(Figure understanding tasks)
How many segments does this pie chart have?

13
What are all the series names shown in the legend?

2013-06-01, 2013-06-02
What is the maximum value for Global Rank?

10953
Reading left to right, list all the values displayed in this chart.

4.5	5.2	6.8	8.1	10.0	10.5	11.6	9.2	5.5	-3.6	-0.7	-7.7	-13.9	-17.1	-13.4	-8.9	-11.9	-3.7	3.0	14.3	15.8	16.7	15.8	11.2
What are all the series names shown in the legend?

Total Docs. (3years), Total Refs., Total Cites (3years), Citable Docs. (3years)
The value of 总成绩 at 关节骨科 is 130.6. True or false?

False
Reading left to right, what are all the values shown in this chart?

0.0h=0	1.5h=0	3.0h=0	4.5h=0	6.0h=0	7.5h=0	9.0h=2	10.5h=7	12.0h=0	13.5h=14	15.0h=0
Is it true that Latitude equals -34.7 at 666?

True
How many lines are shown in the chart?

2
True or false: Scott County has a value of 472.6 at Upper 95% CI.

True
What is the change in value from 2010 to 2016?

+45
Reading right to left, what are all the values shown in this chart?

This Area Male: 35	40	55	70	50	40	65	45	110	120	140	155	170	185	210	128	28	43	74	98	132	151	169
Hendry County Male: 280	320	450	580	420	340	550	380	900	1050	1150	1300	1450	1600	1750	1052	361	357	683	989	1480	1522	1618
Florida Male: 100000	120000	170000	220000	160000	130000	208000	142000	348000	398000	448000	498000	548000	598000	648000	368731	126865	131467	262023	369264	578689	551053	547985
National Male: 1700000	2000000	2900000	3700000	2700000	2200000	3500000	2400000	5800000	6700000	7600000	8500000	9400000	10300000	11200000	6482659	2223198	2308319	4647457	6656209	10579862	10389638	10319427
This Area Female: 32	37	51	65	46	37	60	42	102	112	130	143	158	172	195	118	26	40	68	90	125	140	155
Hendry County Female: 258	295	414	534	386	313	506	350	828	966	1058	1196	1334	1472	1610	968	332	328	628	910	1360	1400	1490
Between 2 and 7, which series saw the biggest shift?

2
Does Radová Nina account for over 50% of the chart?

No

### Activity
Reproduce all of the rows above word for word, without any changes.

### Answer space
How many segments does this pie chart have?

13
What are all the series names shown in the legend?

2013-06-01, 2013-06-02
What is the maximum value for Global Rank?

10953
Reading left to right, list all the values displayed in this chart.

4.5	5.2	6.8	8.1	10.0	10.5	11.6	9.2	5.5	-3.6	-0.7	-7.7	-13.9	-17.1	-13.4	-8.9	-11.9	-3.7	3.0	14.3	15.8	16.7	15.8	11.2
What are all the series names shown in the legend?

Total Docs. (3years), Total Refs., Total Cites (3years), Citable Docs. (3years)
The value of 总成绩 at 关节骨科 is 130.6. True or false?

False
Reading left to right, what are all the values shown in this chart?

0.0h=0	1.5h=0	3.0h=0	4.5h=0	6.0h=0	7.5h=0	9.0h=2	10.5h=7	12.0h=0	13.5h=14	15.0h=0
Is it true that Latitude equals -34.7 at 666?

True
How many lines are shown in the chart?

2
True or false: Scott County has a value of 472.6 at Upper 95% CI.

True
What is the change in value from 2010 to 2016?

+45
Reading right to left, what are all the values shown in this chart?

This Area Male: 35	40	55	70	50	40	65	45	110	120	140	155	170	185	210	128	28	43	74	98	132	151	169
Hendry County Male: 280	320	450	580	420	340	550	380	900	1050	1150	1300	1450	1600	1750	1052	361	357	683	989	1480	1522	1618
Florida Male: 100000	120000	170000	220000	160000	130000	208000	142000	348000	398000	448000	498000	548000	598000	648000	368731	126865	131467	262023	369264	578689	551053	547985
National Male: 1700000	2000000	2900000	3700000	2700000	2200000	3500000	2400000	5800000	6700000	7600000	8500000	9400000	10300000	11200000	6482659	2223198	2308319	4647457	6656209	10579862	10389638	10319427
This Area Female: 32	37	51	65	46	37	60	42	102	112	130	143	158	172	195	118	26	40	68	90	125	140	155
Hendry County Female: 258	295	414	534	386	313	506	350	828	966	1058	1196	1334	1472	1610	968	332	328	628	910	1360	1400	1490
Between 2 and 7, which series saw the biggest shift?

2
Does Radová Nina account for over 50% of the chart?

No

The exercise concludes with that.